'One size fits all.'
The cross is one size fits all. We all must learn to deal with and metaphorically carry our challenges and grief with us. In the same way that Jesus found the courage and strength to keep going when He fell, so must we find that same strength within us.
I believe that there are two kinds of people in the church. There are those that one could consider "fairweather fans"; those that are faithful in times of joy and comfort, but turn then backs in anger when things don't go their way. And then there are the strong believers; those that pray often, and continue to have faith and find strength when the going gets tough.
I must admit, I had become a bit of a fairweather fan earlier this year. Since school started, I have found a way to really get back to it all, and my heart's really in it. I enjoy mass, and though it is hard to get up sometimes, I still do. Just this morning, after being very low on sleep Friday night, I thought about skipping church and just watching mass online and getting some more sleep. But then I thought, if I could devote time to go out Friday night, and spend time at the football game all Saturday, surely I could get my ass out of bed and devote an hour and a half to God today. And so I did.
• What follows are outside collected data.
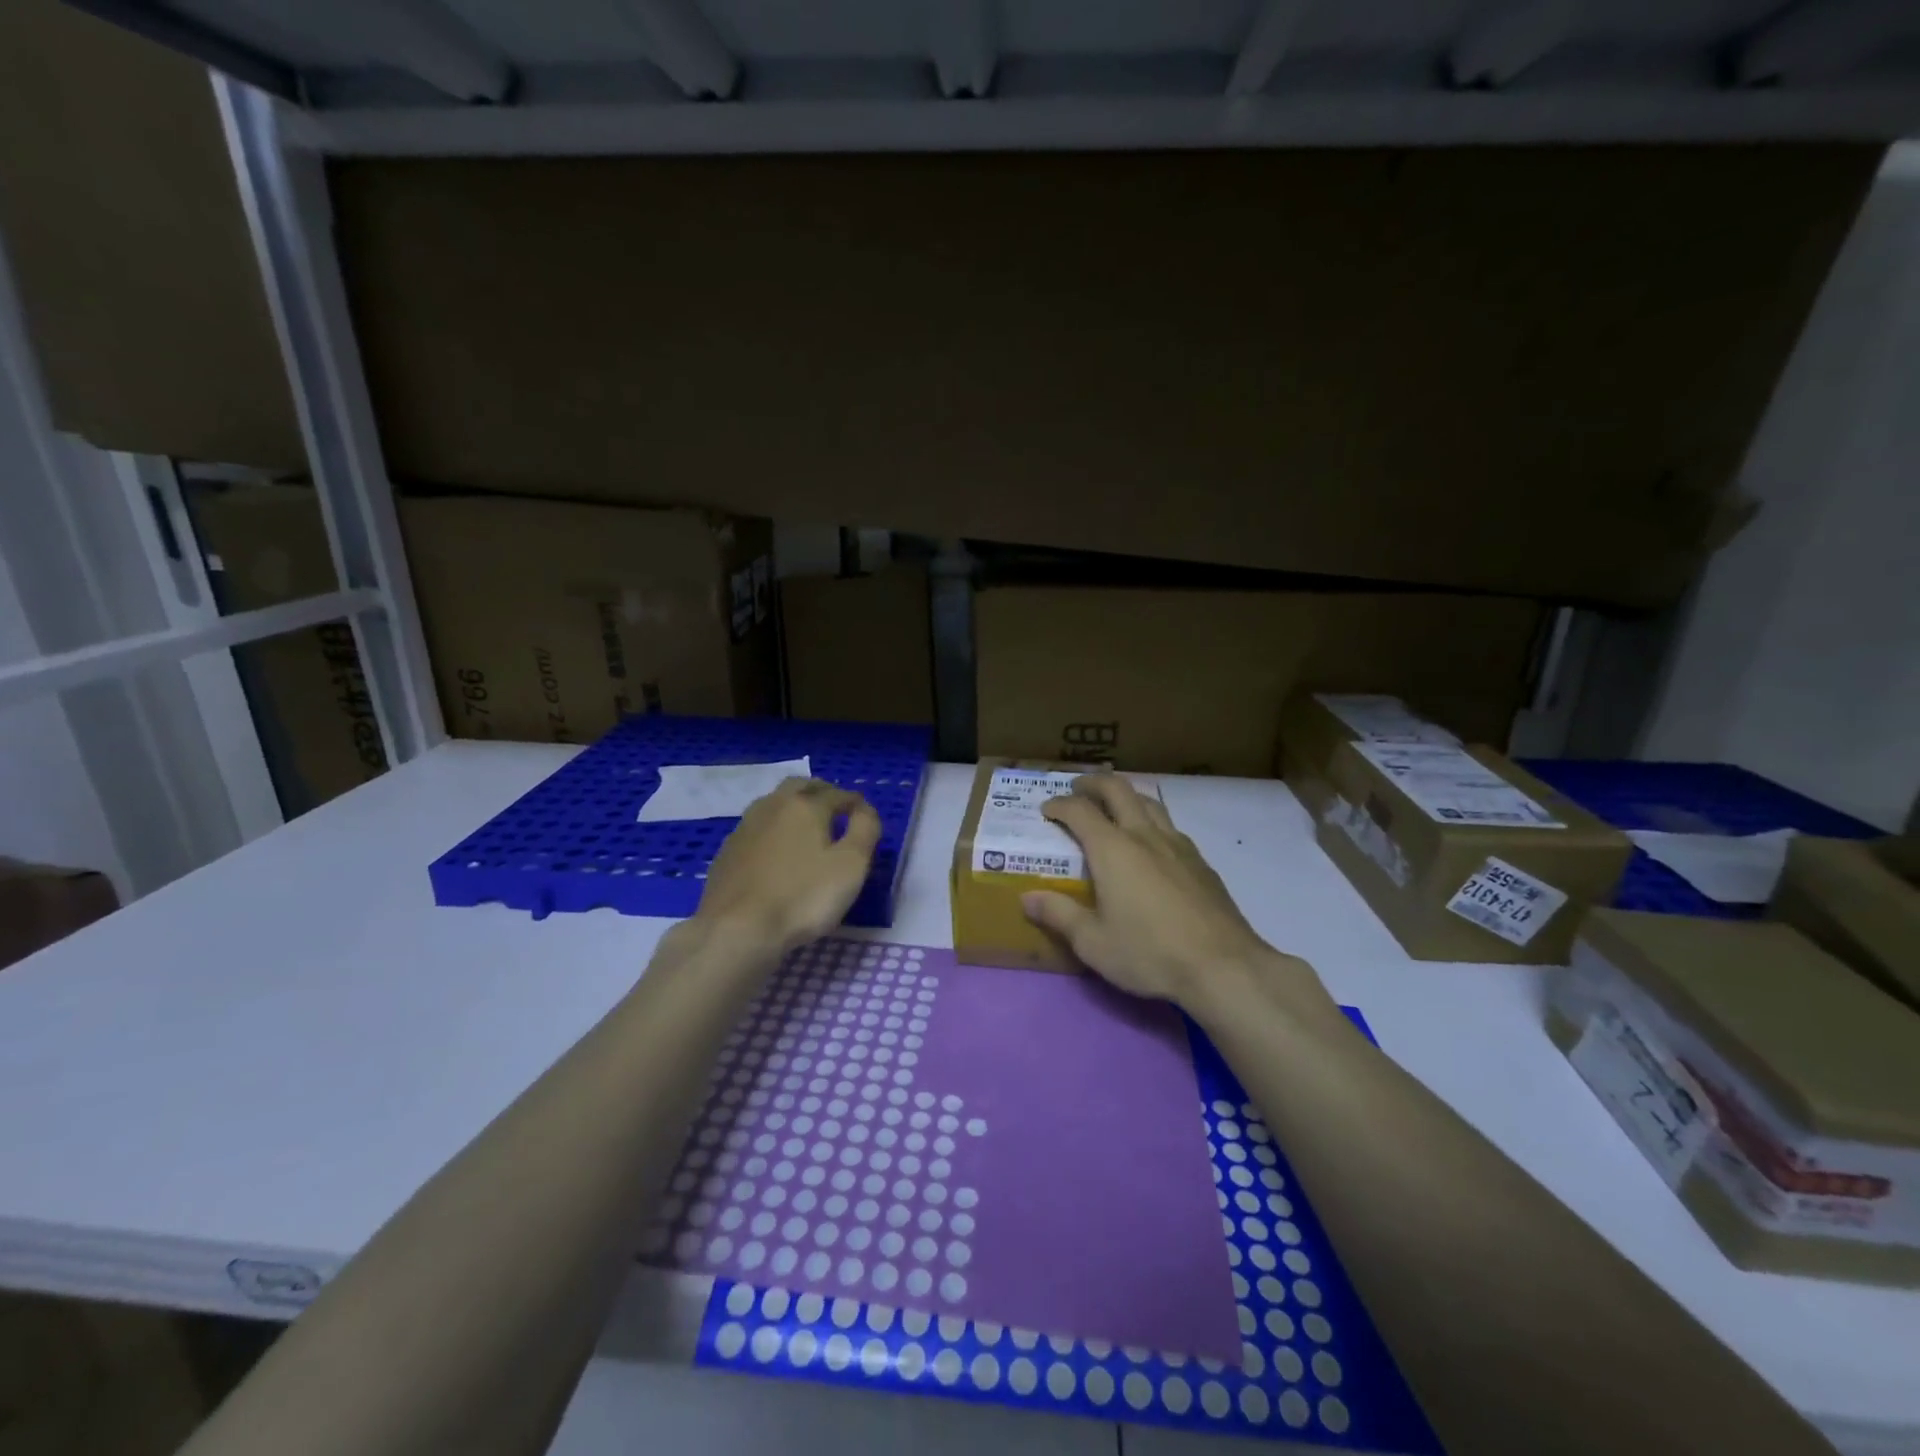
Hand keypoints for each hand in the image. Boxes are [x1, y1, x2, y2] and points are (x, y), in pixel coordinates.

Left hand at [696, 779, 881, 954]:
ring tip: (807, 828)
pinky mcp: (727, 851)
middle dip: (821, 792)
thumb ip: (865, 830)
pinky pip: (756, 828)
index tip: (865, 816)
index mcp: (806, 805)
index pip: (838, 794)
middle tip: (835, 810)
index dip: (856, 803)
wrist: (736, 929)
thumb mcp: (851, 865)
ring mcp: (745, 827)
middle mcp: (773, 806)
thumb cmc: (803, 896)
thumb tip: (865, 810)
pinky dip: (773, 830)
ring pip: (774, 803)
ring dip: (793, 807)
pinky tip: (776, 851)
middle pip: (800, 787)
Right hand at [1022, 775, 1280, 1008]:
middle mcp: (1144, 835)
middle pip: (1118, 790)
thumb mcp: (1093, 943)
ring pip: (1149, 802)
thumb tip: (1028, 898)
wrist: (1223, 966)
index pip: (1080, 811)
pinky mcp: (1201, 862)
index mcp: (1112, 850)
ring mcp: (1178, 845)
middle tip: (1078, 789)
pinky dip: (1151, 821)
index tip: (1046, 809)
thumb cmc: (1149, 953)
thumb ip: (1059, 915)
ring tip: (1114, 808)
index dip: (1059, 805)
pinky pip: (1170, 826)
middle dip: (1093, 783)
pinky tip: (1152, 845)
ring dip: (1126, 796)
Maybe it's just the atmosphere of school again, maybe it's my liking the individual church. Maybe it's the solemnity that I find in going to mass by myself at 8am in the morning with all the old folks, sitting in the same seat with the same people in front of me and behind me. I don't know, but I like it. I was iffy on church for awhile, and I think that even just my blogging about it so much can prove that I've really enjoyed it the past few weeks since I got back to school.
With that all being said, it's important that when the going gets a little tough that we don't drop our cross in the process. It's important that we don't try to hand it off to others, and only reap the benefits without giving any of ourselves at the same time. Faith is not a handout, it is a matter of give and receive. And I finally feel like I'm starting to give again.